Collected data
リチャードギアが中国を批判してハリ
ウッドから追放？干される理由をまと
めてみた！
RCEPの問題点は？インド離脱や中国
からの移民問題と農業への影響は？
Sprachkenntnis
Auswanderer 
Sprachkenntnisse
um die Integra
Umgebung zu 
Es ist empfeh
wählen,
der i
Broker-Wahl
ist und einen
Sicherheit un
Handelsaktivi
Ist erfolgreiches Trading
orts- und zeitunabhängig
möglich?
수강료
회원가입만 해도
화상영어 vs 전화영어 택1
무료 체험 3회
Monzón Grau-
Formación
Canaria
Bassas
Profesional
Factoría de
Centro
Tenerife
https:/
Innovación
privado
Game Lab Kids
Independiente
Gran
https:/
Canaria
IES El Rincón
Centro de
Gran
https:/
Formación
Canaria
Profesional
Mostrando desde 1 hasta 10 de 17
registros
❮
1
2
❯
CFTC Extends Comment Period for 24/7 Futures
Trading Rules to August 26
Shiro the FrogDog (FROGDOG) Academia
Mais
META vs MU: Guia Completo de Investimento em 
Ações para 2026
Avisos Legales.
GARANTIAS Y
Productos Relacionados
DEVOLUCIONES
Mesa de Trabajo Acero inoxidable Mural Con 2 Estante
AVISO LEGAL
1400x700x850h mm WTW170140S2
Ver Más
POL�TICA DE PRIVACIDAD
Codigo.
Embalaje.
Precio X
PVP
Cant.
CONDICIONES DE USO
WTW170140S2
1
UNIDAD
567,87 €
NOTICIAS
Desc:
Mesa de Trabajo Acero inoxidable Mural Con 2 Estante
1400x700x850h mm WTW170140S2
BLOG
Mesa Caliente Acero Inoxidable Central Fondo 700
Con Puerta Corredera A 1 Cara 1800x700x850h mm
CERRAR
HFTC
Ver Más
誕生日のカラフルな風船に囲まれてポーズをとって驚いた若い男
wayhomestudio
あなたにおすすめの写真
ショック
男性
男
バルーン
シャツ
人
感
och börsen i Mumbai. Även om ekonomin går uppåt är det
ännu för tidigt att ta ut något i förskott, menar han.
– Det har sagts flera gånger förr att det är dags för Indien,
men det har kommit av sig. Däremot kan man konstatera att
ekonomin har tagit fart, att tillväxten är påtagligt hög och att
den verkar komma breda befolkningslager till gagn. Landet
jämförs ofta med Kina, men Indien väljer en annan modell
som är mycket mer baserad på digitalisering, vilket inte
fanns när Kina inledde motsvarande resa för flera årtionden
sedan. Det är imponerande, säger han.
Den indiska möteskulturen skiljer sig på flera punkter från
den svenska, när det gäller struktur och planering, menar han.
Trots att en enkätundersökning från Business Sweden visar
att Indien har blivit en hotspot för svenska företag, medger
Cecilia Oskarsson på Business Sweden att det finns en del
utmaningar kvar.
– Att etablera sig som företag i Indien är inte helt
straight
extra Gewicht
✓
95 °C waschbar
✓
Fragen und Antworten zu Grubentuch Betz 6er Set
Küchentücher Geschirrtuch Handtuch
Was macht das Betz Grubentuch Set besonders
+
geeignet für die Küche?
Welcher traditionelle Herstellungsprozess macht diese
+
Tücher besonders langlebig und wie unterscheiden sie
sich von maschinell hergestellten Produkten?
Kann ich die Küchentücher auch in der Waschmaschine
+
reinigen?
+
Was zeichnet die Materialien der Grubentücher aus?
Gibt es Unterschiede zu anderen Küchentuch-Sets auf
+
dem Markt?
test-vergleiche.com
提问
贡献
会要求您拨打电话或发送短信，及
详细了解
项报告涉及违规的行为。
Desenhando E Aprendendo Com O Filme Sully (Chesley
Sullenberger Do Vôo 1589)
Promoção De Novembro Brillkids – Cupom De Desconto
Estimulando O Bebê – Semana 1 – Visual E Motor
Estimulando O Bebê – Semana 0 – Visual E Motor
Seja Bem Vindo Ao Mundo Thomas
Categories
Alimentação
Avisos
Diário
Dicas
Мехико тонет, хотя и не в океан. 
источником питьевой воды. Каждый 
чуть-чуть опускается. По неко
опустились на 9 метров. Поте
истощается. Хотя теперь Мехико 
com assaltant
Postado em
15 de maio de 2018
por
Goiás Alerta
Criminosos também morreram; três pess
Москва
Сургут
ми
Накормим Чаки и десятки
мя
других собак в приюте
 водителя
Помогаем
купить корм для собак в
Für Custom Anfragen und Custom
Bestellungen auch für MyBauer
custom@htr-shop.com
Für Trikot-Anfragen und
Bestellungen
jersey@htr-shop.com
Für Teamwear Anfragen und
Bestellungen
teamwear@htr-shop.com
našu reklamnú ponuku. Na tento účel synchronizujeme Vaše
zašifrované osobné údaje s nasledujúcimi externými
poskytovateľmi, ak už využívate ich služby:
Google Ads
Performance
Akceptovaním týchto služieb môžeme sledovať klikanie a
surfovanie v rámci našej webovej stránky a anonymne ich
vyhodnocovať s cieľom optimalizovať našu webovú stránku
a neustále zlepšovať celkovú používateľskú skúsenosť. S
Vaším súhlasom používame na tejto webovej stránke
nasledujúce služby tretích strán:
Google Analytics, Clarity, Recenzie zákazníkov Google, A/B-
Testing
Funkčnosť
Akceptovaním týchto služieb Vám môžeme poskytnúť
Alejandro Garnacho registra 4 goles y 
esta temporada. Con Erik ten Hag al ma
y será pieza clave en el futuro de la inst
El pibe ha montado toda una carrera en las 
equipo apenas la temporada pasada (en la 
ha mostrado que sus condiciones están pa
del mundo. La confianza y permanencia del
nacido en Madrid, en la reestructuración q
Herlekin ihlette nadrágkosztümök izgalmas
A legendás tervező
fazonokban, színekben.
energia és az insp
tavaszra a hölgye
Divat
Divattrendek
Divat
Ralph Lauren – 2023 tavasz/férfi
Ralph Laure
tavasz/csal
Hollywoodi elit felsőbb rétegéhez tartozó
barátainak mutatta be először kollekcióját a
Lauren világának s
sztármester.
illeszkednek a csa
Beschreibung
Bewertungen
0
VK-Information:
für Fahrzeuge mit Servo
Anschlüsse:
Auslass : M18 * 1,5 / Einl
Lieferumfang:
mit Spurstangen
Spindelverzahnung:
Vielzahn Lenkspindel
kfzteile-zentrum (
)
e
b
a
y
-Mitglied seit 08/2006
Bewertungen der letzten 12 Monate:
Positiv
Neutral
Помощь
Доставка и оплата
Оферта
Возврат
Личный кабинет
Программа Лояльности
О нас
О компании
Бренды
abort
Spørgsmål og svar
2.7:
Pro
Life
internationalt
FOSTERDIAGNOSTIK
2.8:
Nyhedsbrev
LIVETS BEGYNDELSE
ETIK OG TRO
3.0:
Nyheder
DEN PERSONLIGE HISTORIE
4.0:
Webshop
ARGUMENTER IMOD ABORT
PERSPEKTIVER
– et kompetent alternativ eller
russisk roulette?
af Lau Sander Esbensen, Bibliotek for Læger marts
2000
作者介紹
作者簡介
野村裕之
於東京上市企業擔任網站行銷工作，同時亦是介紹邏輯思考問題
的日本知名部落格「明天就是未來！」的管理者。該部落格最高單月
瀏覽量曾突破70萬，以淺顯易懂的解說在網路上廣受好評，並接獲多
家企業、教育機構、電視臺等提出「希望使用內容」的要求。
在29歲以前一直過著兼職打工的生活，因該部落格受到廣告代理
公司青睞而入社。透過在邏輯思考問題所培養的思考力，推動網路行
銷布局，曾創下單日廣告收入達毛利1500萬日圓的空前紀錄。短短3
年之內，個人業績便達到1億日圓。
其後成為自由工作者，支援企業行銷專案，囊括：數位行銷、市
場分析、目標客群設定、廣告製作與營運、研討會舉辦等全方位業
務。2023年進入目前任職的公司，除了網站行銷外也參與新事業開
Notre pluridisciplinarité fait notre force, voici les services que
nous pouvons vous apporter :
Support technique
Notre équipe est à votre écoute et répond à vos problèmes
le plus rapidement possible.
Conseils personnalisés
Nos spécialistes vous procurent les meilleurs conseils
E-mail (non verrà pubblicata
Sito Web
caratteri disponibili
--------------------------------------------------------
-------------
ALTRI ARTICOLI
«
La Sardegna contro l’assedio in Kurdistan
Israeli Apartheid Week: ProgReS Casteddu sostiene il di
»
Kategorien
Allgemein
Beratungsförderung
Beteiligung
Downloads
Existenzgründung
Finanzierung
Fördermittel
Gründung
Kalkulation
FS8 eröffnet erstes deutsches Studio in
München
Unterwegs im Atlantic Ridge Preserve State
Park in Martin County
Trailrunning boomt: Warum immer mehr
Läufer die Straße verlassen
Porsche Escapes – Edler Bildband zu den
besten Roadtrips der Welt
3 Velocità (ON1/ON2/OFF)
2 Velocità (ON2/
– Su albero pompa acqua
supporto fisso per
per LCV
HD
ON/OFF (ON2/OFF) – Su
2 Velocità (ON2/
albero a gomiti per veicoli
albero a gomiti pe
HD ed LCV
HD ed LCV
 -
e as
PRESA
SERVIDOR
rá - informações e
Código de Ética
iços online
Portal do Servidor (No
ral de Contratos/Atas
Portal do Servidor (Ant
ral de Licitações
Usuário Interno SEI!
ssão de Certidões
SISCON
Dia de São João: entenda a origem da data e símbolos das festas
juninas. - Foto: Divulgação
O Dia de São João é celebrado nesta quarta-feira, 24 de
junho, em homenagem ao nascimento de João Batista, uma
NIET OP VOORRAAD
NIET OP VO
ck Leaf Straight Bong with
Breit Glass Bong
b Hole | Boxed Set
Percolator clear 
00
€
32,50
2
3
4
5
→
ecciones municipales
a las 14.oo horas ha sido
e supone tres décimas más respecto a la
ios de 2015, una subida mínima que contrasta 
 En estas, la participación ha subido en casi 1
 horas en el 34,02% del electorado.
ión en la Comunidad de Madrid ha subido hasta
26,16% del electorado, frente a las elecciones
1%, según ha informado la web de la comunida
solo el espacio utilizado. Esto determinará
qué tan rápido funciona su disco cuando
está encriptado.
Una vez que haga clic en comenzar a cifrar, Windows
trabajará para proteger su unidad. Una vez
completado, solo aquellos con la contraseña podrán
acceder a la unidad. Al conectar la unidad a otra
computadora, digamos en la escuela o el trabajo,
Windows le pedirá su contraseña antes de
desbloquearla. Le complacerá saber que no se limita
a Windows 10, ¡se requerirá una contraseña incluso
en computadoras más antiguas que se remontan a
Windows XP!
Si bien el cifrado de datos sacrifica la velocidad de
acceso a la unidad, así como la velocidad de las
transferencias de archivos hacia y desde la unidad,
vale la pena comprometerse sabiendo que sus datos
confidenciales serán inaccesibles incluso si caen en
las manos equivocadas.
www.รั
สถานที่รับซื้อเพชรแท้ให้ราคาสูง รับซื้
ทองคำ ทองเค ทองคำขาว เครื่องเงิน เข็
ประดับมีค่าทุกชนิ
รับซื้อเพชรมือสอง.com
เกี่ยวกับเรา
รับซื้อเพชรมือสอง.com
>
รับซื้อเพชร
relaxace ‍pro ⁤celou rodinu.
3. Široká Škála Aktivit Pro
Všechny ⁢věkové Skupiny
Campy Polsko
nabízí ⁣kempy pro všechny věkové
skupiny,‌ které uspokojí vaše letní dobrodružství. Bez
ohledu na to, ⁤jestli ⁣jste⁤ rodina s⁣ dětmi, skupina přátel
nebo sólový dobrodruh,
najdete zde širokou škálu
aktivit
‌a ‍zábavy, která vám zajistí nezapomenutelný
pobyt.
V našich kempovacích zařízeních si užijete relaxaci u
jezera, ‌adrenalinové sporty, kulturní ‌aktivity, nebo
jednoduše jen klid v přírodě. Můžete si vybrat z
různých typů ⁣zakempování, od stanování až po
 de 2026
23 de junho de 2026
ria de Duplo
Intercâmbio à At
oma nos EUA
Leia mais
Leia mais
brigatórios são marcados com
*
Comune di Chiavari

[What you should do]
Reproduce the lines of the items word for word, beginning with the very first line and continuing through the line containing "den svenska, när". Include both of those lines.

[Solution for this problem]
リチャードギアが中国を批判してハリ
ウッドから追放？干される理由をまと
めてみた！
RCEPの問題点は？インド離脱や中国
からの移民問題と農業への影響は？
Sprachkenntnis
Auswanderer 
Sprachkenntnisse
um die Integra
Umgebung zu 
Es ist empfeh
wählen,
der i
Broker-Wahl
ist und einen
Sicherheit un
Handelsaktivi
Ist erfolgreiches Trading
orts- und zeitunabhängig
möglich?
수강료
회원가입만 해도
화상영어 vs 전화영어 택1
무료 체험 3회
Monzón Grau-
Formación
Canaria
Bassas
Profesional
Factoría de
Centro
Tenerife
https:/
Innovación
privado
Game Lab Kids
Independiente
Gran
https:/
Canaria
IES El Rincón
Centro de
Gran
https:/
Formación
Canaria
Profesional
Mostrando desde 1 hasta 10 de 17
registros
❮
1
2
❯
CFTC Extends Comment Period for 24/7 Futures
Trading Rules to August 26
Shiro the FrogDog (FROGDOG) Academia
Mais
META vs MU: Guia Completo de Investimento em 
Ações para 2026
Avisos Legales.
GARANTIAS Y
Productos Relacionados
DEVOLUCIONES
Mesa de Trabajo Acero inoxidable Mural Con 2 Estante
AVISO LEGAL
1400x700x850h mm WTW170140S2
Ver Más
POL�TICA DE PRIVACIDAD
Codigo.
Embalaje.
Precio X
PVP
Cant.
CONDICIONES DE USO
WTW170140S2
1
UNIDAD
567,87 €
NOTICIAS
Desc:
Mesa de Trabajo Acero inoxidable Mural Con 2 Estante
1400x700x850h mm WTW170140S2
BLOG
Mesa Caliente Acero Inoxidable Central Fondo 700
Con Puerta Corredera A 1 Cara 1800x700x850h mm
CERRAR
HFTC
Ver Más
誕生日のカラフルな風船に囲まれてポーズをとって驚いた若い男
wayhomestudio
あなたにおすすめの写真
ショック
男性
男
バルーン
シャツ
人
感
och börsen i Mumbai. Även om ekonomin går uppåt är det
ännu för tidigt att ta ut något i förskott, menar han.
– Det har sagts flera gånger förr att det är dags för Indien,
men det har kommit av sig. Däremot kan man konstatera att
ekonomin har tagit fart, att tillväxten är påtagligt hög och att
den verkar komma breda befolkningslager till gagn. Landet
jämförs ofta med Kina, men Indien väljer en annan modell
som är mycket mer baserad på digitalisering, vilket inte
fanns när Kina inledde motsvarande resa för flera årtionden
sedan. Det är imponerande, säger han.
Den indiska möteskulturen skiljer sig på flera punkter från
den svenska, när det gäller struktur och planering, menar han.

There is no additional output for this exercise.